American oil and gas companies, subsidized by trillions of our tax dollars, are still expanding fossil fuel production and continuing to prioritize short-term profits over our lives.

We need to curb our voracious appetites for things, and stop dumping no-longer-wanted items from foodstuff to phones in landfills.

In other words, degrowth, an equitable downsizing. Not so as to precipitate a recession but a wise and proactive decision to limit growth – economically, environmentally, population and waste-wise – to within what can be maintained in a just and ecological balance.

If the world fails to mitigate the climate crisis, the United Nations warns that excessive heat is projected to kill as many people by the end of the century than all cancers and all infectious diseases combined.

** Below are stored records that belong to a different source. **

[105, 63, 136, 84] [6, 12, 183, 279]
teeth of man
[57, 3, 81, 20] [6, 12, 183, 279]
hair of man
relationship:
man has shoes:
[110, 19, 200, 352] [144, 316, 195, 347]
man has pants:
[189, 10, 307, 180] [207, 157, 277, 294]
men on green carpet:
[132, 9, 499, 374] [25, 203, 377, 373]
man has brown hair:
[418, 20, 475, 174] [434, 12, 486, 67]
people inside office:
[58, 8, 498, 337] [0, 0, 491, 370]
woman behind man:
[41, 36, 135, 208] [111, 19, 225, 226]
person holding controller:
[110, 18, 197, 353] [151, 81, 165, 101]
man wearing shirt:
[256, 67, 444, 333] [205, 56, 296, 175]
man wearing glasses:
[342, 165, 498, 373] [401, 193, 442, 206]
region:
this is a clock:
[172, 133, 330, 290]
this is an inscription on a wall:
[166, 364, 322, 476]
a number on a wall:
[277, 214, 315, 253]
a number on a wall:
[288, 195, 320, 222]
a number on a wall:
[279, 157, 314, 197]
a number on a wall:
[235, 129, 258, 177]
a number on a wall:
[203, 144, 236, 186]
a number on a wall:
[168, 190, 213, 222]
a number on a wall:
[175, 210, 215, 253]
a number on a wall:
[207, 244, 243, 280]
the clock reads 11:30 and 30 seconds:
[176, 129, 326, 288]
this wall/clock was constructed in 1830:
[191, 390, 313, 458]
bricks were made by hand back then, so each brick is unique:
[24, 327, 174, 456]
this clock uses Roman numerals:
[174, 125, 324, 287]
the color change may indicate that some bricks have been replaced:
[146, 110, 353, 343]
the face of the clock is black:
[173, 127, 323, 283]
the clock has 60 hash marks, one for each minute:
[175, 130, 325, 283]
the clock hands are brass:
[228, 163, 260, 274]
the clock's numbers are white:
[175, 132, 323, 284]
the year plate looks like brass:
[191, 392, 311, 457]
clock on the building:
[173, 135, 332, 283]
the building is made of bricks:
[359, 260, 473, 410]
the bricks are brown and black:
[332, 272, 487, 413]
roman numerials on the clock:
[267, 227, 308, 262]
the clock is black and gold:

The only reason for excessive production and consumption is to increase the profits of those who claim to have inherited the mantle of the robber barons of the Gilded Age. Men, mostly, who put profit for the individual above responsibility for the public good. Whose abuses have been reined in by multiple presidents only to have these oligarchs buy back our government and rescind such controls.

Removing fossil fuels and cutting incomes of their purveyors so the rest of us can live is an existential obligation in the same way we try to stop individuals from murdering each other.

If the human race, if Planet Earth is to survive, we must look to the future’s ancestors, we must look to ourselves to form a more perfect union against the powers of self-interested selfishness. We must find common ground with every group, from Greta Thunberg’s followers to conservative conservationists, who share one wish, a world for our children. And take aggressive action.

It’s trite but true – there is no Planet B.

(Liz Amsden is a contributor to CityWatch and an activist from Northeast Los Angeles with opinions on much of what goes on in our lives. She has written extensively on the City's budget and services as well as her many other interests and passions. In her real life she works on budgets for film and television where fiction can rarely be as strange as the truth of living in today's world.)